Foreign words in the text

The representation of those parts of text that are written in a foreign language is not guided by the syntactic structure of these foreign segments because it would be often difficult to recognize the correct structure. This holds also for cases when the structure is clear.

After the identification of the string of words of foreign origin (it may be a proper name, some collocation, or even a whole sentence) its "main" node is selected (the "representative") and assigned afun according to the function of the string in the sentence. If the string is not a part of some syntactic structure, it is assigned afun ExD and is suspended on the initial symbol #; it follows that a foreign word can never get afun Pred, even if the string contained some predicate, see ex. (6) below).

The choice of the representative depends on the judgement of the annotator. The first candidate is the last element of the string (its rightmost element). However, esp. with names and titles, this function may be taken over by some other word that - in contrast to the last word - is inflected. In a concrete example, this inflection need not be evident (e.g. the name may be in Nominative), but again, the judgement of the annotator is relevant. If more than one word is inflected, the last inflected word is regarded as the representative. The remaining words in the string are suspended on the representative as sisters of each other and are assigned afun Atr.

If graphic symbols are present in the string, they are suspended on the attributes and assigned afun AuxG; they are placed "towards" the "main" node, i.e. they are suspended on that of its neighbouring words that is further from the "main" word. It is not easy to find such a word, though. If some symbol occurs at the very beginning or at the very end of the string, it is suspended directly on the representative (cf. the question mark in ex. (7)).

The foreign word may be sometimes superordinated to some other nodes, which means that there are also nodes suspended on the representative other than those with afun Atr (and AuxG). This is exemplified by the punctuation marks in (8).

  1. image

    zeptali   se   Ali-fattah   Bukatelam   Hasran   Hubejního  
    they-asked   Refl   Ali-fattah   Bukatelam   Hasran   Hubejni  
  2. image

    Kim Ir-Sen
  3. image

    baronka   von   Klos  
    baroness   von   Klos  
  4. image

    baronka von Klosová
    baroness von Klosová (with the feminine ending of proper names -ová)
  5. image

  6. image

    Quo vadis ?
  7. image

    nesla   knihu   Quo   vadis?  
    she-brought   book   Quo   vadis?  
  8. image

    řekl:   "   Čo   bolo,   to   bolo   ."  
    he-said   "   Čo   bolo,   to   bolo   ."  
    (Slovak for: what was that was)  

Analysis of (3) and (4): In both examples, the foreign string consists of two nodes: [von Klos], [von Klosová], respectively.
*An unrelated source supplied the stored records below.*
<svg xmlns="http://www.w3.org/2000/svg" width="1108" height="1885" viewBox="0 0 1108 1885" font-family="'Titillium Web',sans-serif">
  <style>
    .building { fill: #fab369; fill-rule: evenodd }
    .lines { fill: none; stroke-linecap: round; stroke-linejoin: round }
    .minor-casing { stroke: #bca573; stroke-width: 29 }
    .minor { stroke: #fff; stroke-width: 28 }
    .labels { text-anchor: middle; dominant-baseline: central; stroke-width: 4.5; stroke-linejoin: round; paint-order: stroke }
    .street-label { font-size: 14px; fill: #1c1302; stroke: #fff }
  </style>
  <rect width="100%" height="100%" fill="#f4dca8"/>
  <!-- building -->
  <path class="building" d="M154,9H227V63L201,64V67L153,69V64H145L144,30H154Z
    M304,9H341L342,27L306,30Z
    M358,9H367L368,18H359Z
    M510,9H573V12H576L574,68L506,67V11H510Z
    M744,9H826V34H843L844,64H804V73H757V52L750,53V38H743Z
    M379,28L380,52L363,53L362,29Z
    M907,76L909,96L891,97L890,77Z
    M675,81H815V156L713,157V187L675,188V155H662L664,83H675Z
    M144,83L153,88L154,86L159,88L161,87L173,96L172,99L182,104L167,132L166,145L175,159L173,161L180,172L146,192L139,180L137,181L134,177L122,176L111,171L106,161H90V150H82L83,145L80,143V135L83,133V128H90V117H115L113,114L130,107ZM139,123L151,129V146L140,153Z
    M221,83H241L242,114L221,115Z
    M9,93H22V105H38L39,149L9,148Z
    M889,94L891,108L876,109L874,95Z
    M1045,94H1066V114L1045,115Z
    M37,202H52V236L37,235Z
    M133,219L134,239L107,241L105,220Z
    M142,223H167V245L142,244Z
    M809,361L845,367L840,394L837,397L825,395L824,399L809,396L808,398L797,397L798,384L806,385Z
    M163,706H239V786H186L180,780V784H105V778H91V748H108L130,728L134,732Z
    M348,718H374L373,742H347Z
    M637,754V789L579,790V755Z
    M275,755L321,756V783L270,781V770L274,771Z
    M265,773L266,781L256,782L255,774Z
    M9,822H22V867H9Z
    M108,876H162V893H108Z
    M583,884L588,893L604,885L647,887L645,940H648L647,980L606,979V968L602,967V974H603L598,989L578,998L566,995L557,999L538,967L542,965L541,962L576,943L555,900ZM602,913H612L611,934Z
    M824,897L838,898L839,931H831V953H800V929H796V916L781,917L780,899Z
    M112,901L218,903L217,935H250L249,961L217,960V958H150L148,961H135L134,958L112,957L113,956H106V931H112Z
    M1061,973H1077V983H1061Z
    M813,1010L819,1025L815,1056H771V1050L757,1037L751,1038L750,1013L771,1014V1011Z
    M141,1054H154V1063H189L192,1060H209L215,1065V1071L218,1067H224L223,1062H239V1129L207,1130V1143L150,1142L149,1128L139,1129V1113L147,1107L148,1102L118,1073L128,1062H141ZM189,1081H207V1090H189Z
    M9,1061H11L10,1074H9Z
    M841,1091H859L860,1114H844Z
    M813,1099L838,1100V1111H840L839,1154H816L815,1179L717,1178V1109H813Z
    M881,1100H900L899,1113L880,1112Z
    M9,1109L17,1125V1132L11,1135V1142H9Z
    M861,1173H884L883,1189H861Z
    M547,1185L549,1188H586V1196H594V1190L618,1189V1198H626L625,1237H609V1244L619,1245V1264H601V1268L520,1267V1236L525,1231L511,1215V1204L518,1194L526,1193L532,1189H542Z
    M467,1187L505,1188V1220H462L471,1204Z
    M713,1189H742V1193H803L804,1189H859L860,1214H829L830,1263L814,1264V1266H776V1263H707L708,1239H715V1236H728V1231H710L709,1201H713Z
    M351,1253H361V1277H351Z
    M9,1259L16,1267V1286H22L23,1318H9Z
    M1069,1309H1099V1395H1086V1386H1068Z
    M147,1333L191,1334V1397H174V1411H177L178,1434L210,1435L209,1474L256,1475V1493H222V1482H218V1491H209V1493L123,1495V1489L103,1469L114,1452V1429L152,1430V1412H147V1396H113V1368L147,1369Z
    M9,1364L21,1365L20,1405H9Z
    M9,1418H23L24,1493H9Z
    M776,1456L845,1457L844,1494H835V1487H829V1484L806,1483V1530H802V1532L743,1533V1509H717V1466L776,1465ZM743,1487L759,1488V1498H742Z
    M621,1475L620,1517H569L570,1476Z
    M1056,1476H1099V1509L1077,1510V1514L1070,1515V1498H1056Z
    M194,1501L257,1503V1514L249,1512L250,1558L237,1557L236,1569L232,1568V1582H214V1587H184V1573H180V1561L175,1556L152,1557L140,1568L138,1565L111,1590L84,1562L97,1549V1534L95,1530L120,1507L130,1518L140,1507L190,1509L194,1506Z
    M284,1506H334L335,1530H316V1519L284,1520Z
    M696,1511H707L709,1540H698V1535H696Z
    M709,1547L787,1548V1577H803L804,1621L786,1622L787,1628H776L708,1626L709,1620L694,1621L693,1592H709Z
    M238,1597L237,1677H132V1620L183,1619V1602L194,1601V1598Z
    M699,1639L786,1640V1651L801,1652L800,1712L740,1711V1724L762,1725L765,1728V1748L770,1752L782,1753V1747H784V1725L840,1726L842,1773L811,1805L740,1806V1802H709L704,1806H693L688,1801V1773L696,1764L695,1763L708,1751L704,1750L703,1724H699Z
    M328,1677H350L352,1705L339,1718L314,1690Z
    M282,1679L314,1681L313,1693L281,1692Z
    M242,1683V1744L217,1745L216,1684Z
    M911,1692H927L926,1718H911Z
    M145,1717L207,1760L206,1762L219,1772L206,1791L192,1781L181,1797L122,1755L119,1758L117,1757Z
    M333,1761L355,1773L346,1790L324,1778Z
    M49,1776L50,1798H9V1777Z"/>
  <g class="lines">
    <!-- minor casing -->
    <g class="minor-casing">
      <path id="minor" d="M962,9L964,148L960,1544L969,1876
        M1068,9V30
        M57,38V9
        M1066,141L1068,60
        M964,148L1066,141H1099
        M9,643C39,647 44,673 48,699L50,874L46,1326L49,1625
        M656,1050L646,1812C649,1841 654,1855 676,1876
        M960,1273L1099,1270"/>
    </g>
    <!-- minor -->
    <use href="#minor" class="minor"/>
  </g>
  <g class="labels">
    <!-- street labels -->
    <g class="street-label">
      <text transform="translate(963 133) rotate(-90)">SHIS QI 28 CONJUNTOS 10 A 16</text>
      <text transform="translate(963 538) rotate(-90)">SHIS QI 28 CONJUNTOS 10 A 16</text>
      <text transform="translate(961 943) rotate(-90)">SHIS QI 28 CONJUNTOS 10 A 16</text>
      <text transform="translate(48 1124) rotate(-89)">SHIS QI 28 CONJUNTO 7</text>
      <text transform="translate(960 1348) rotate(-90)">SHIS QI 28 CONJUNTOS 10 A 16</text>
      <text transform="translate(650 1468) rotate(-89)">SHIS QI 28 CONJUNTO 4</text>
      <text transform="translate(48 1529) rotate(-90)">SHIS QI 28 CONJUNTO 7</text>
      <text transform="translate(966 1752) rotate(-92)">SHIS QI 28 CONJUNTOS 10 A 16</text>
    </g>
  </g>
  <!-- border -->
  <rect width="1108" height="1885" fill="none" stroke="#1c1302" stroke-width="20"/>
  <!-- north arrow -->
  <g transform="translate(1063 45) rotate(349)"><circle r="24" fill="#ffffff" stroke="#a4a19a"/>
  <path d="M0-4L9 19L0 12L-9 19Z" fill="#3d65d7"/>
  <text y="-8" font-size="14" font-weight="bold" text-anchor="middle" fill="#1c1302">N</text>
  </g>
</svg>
In (3), this string is an attribute of the word baronka, while in (4) the name is the representative and the word baronka is its attribute (as a title).

Analysis of (6) and (7): In (6) the foreign component consists of two nodes: [quo vadis]. The question mark indicates that the given string is an interrogative sentence; the question mark does not belong to the foreign string and it is therefore suspended on the symbol #. In (7), the question mark belongs to the foreign string (it is included in the title of the book), and as such is suspended on the representative.

Analysis of (8): The foreign string consists in five nodes: [Čo bolo, to bolo]. The node "bolo" is selected as the representative. The colon, fullstop and the inverted commas are considered to be component parts of the (Czech) text and therefore they are suspended under the main node of the direct speech (according to the general rules for direct speech).